Summer Shake-Up at Triskelion Arts - August 26th

Company:
Triskelion Arts
Summer Shake-Up
Wednesday, August 26, 2015 at 7:30pm
at Triskelion Arts’ Muriel Schulman Theater
106 Calyer Street, Brooklyn, NY 11222 (Enter on Banker Street)
Triskelion Arts is thrilled to offer the third installment of our annual summer series, the Summer Shake-Up, in the Muriel Schulman Theater on August 26th, featuring a slew of terrific artists with wide-ranging aesthetics, including: Chris Ferris & Dancers, Lindsay Head, Katy Orthwein Dance Projects, Kailey McCrudden, AJ Sharp, Erica Lessner, Meat & Co., and Juan Michael Porter II.
Tickets: $16
Purchase: http://www.brownpapertickets.com/event/1691712
More Info: www.triskelionarts.org
ABOUT THE ARTISTS
Chris Ferris & Dancers’ newest trio Torrential Dance Fall travels from the awkward to the sublime. Energy is ratcheted up with bodily vibrations as dancers impulsively overextend themselves. Self-comforting dance material is infused, creating support of self and others. The piece escalates to a round, weighty harmonic flow of spatial consumption. What is compassionate in tone swirls to the end of continuum.

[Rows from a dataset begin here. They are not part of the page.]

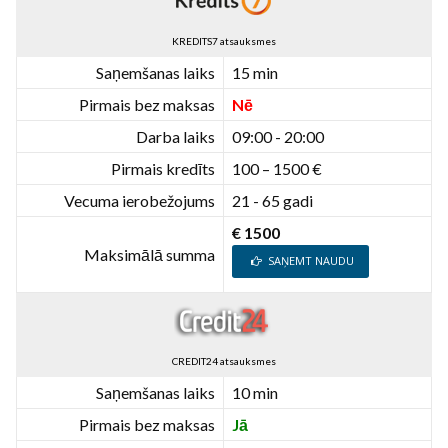
KREDITS7 atsauksmes
Saņemšanas laiks
15 min
Pirmais bez maksas
Nē
Darba laiks
09:00 - 20:00
Pirmais kredīts
100 – 1500 €
Vecuma ierobežojums
21 - 65 gadi
€ 1500
Maksimālā summa
SAŅEMT NAUDU
CREDIT24 atsauksmes
Saņemšanas laiks
10 min
Pirmais bez maksas
Jā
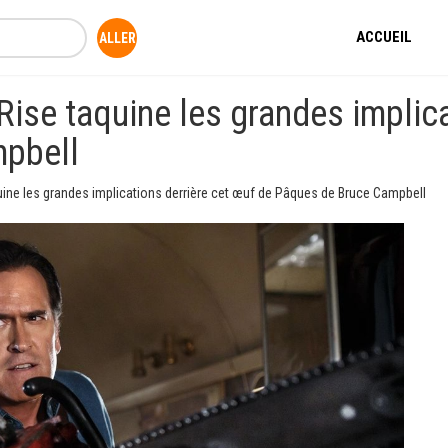
ACCUEIL
 Rise taquine les grandes implic
mpbell
quine les grandes implications derrière cet œuf de Pâques de Bruce Campbell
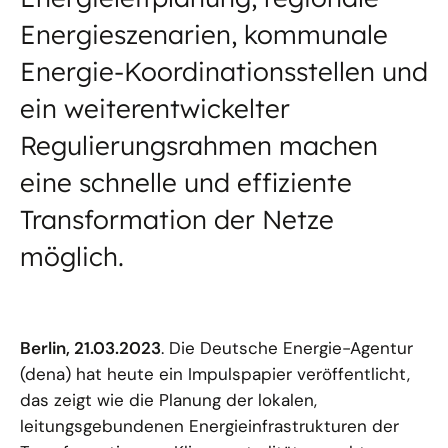
Energieszenarien, kommunale
Energie-Koordinationsstellen und
ein weiterentwickelter
Regulierungsrahmen machen
eine schnelle und effiziente
Transformation der Netze
möglich.
Berlin, 21.03.2023
. Die Deutsche Energie-Agentur
(dena) hat heute ein Impulspapier veröffentlicht,
das zeigt wie die Planung der lokalen,
leitungsgebundenen Energieinfrastrukturen der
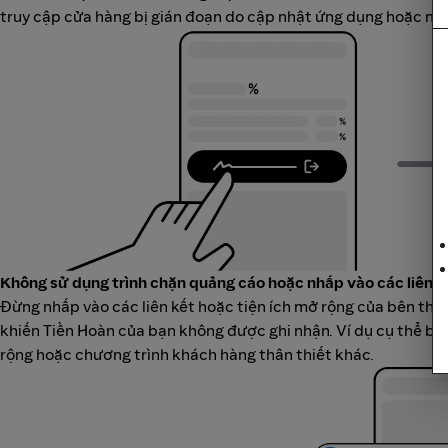
truy cập cửa hàng bị gián đoạn do cập nhật ứng dụng hoặc màn 
Không sử dụng trình chặn quảng cáo hoặc nhấp vào các liên k
Đừng nhấp vào các liên kết hoặc tiện ích mở rộng của bên t
khiến Tiền Hoàn của bạn không được ghi nhận. Ví dụ cụ thể bao
rộng hoặc chương trình khách hàng thân thiết khác.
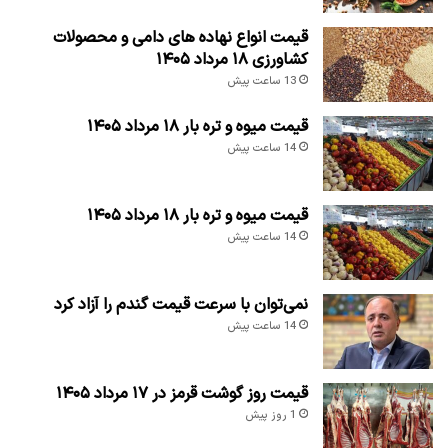
قیمت انواع نهاده های دامی و محصولات
کشاورزی ۱۸ مرداد ۱۴۰۵
13 ساعت پیش
قیمت میوه و تره بار ۱۸ مرداد ۱۴۰۵
14 ساعت پیش
قیمت میوه و تره بار ۱۸ مرداد ۱۴۰۵
14 ساعت پیش
نمی‌توان با سرعت قیمت گندم را آزاد کرد
14 ساعت پیش
قیمت روز گوشت قرمز در ۱۷ مرداد ۱۴۰۵
1 روز پیش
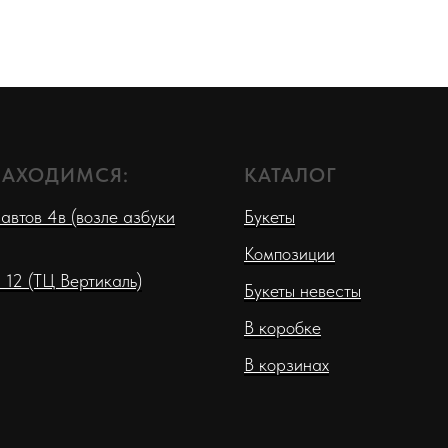
НАХОДИМСЯ:
КАТАЛОГ
автов 4в (возле азбуки
Букеты
Композиции
 12 (ТЦ Вертикаль)
Букеты невесты
В коробке
В корзинах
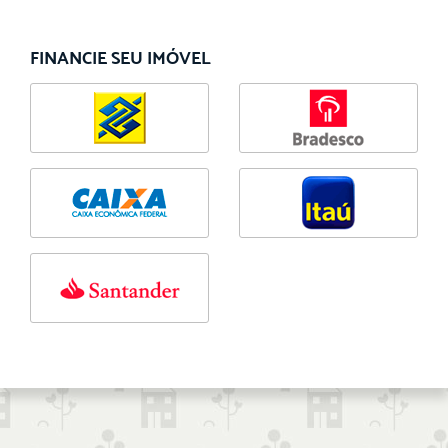
FINANCIE SEU IMÓVEL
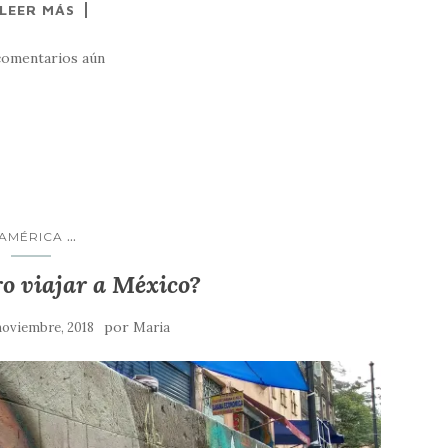
LEER MÁS
comentarios aún
...
AMÉRICA
ro viajar a México?
por
noviembre, 2018
Maria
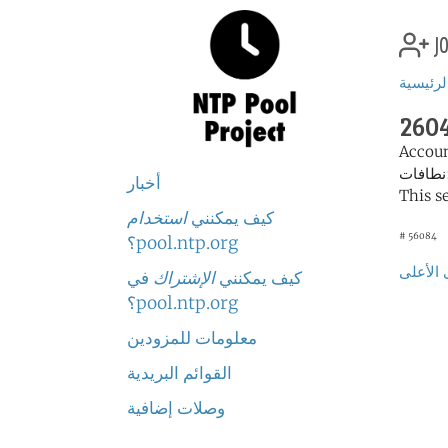
jo
لرئيسية
2604
Accou
:
أخبار
This s
كيف يمكنني
استخدام
# 56084
pool.ntp.org؟
 الأعلى
كيف يمكنني
الإشتراك
في
pool.ntp.org؟
معلومات للمزودين
القوائم البريدية
وصلات إضافية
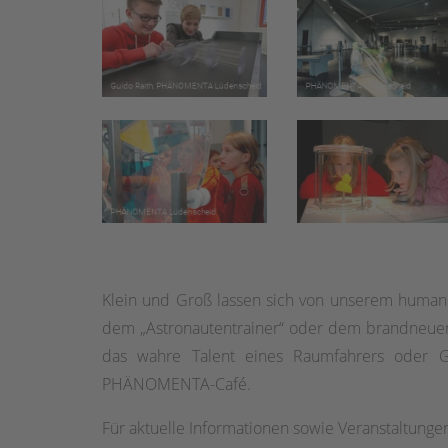
Klein und Groß lassen sich von unserem humano
dem „Astronautentrainer“ oder dem brandneuen „L
das wahre Talent eines Raumfahrers oder G
PHÄNOMENTA-Café.
Für aktuelle Informationen sowie Veranstaltunge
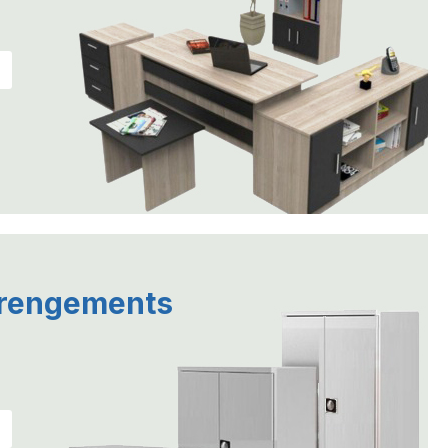
 rengements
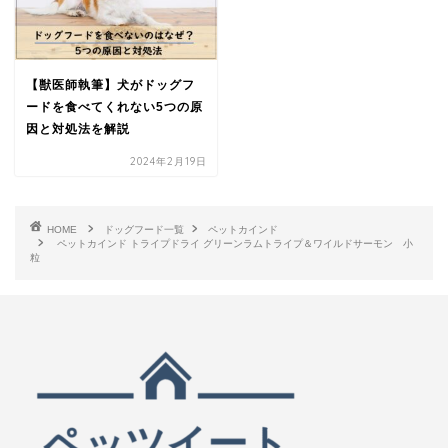
【獣医師執筆】犬がドッグフ
ードを食べてくれない5つの原
因と対処法を解説
2024年2月19日
HOME
ドッグフード一覧
ペットカインド
ペットカインド トライプドライ グリーンラムトライプ＆ワイルドサーモン 小
粒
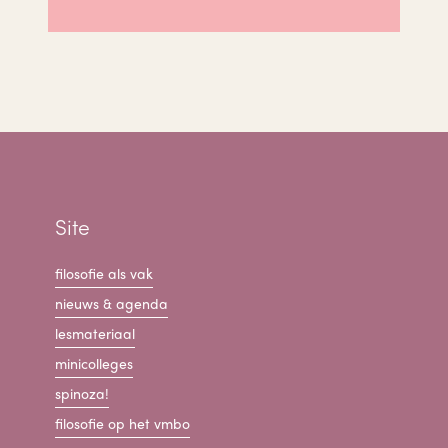
Site
filosofie als vak
nieuws & agenda
lesmateriaal
minicolleges
spinoza!
filosofie op het vmbo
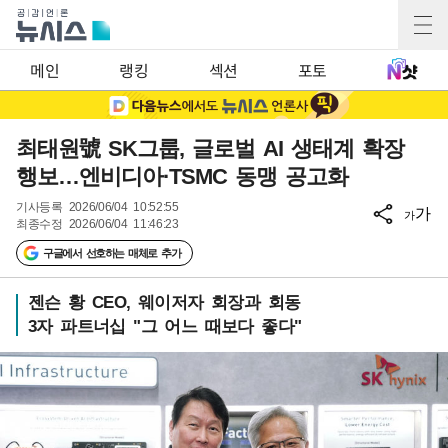
메인
랭킹
섹션
포토
최태원號 SK그룹, 글로벌 AI 생태계 확장
행보…엔비디아·TSMC 동맹 공고화
기사등록
2026/06/04 10:52:55
가
가
최종수정
2026/06/04 11:46:23
구글에서 선호하는 매체로 추가
젠슨 황 CEO, 웨이저자 회장과 회동
3자 파트너십 "그 어느 때보다 좋다"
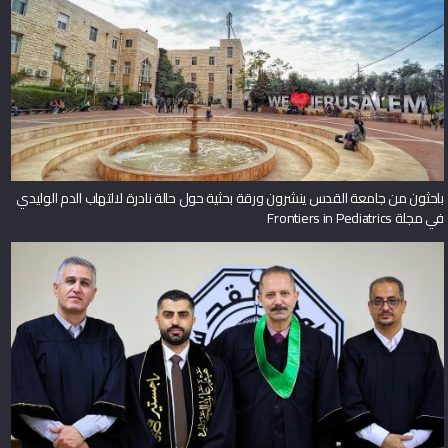
باحثون من جامعة القدس ينشرون ورقة بحثية حول حالة نادرة لالتهاب الدم الوليدي
في مجلة Frontiers in Pediatrics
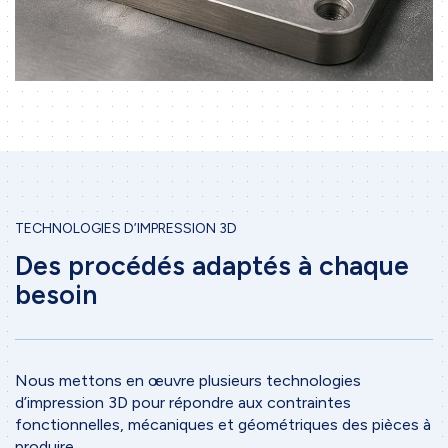
TECHNOLOGIES D’IMPRESSION 3D
Des procédés adaptés à chaque
besoin
Nous mettons en œuvre plusieurs technologies
d’impression 3D pour répondre aux contraintes
fonctionnelles, mécaniques et géométriques des pièces à
produire.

Lindsay Head, founder of l head and other people, premieres her second iteration of the operative is torments, not tyrant, as a comedic interrogation with nationalism, ritual, and the Olympics. the operative... was originally created as a comment on “modern dance,” and as a personal exercise to create a dance in one hour. Lindsay is an Earth-based choreographer who began choreographing on her driveway.
Katy Orthwein Dance Projects performs Vanishing Point, a solo dance work exploring perspective in terms of intimacy and distance through the use of space, time and movement choices. With a unique vocabulary ranging from gestural specificity, nuance and delicacy to full, embodied movement, Vanishing Point features an original score by Cynthia Hopkins.
Making its New York City premiere, gray area, choreographed by Kailey McCrudden, explores that which exists between the extreme black and white binaries created within society. This powerful trio explores gender as a performance of masculinity and femininity, two extremes on either end of a fluid spectrum. Use of gendered movements out of context showcases the arbitrary nature of the labels which society has created. It is a performance of the performance of gender.
Inspired by a few too many nights spent alone in her pajamas, wearing lipstick with a six-pack by her side, and an imaginary audience to entertain (that so often ended with smeared lipstick and beer soaked pajamas,) AJ Sharp’s Perfect. Well, not entirely perfect, uses humor to cope with loneliness. From gestural and stationary to erratic and unpredictable, the movement offers a variety of reactions to what is real and what is not.
Erica Lessner’s Affect explores self-perception; how do we think others perceive us and how, in turn, does that affect the way we present ourselves? The cast was prompted to create movement based in honesty. Together, they asked and answered difficult questions about the way they viewed themselves and used those as impetus for movement invention and interaction with one another.
If a dance is made without motive, does it contain a message? TOMATOTOMATO, a Meat & Co. original work choreographed by Rachel Slaughter, explores the links between movement-making and meaning-making. The company asks: Does a movement mean what the maker says it means, or does it mean what the viewer says it means?
Juan Michael Porter II presents back when we were awesome, a work attempting to reclaim that “fresh feeling” from back before everything changed, or went wrong, or went right.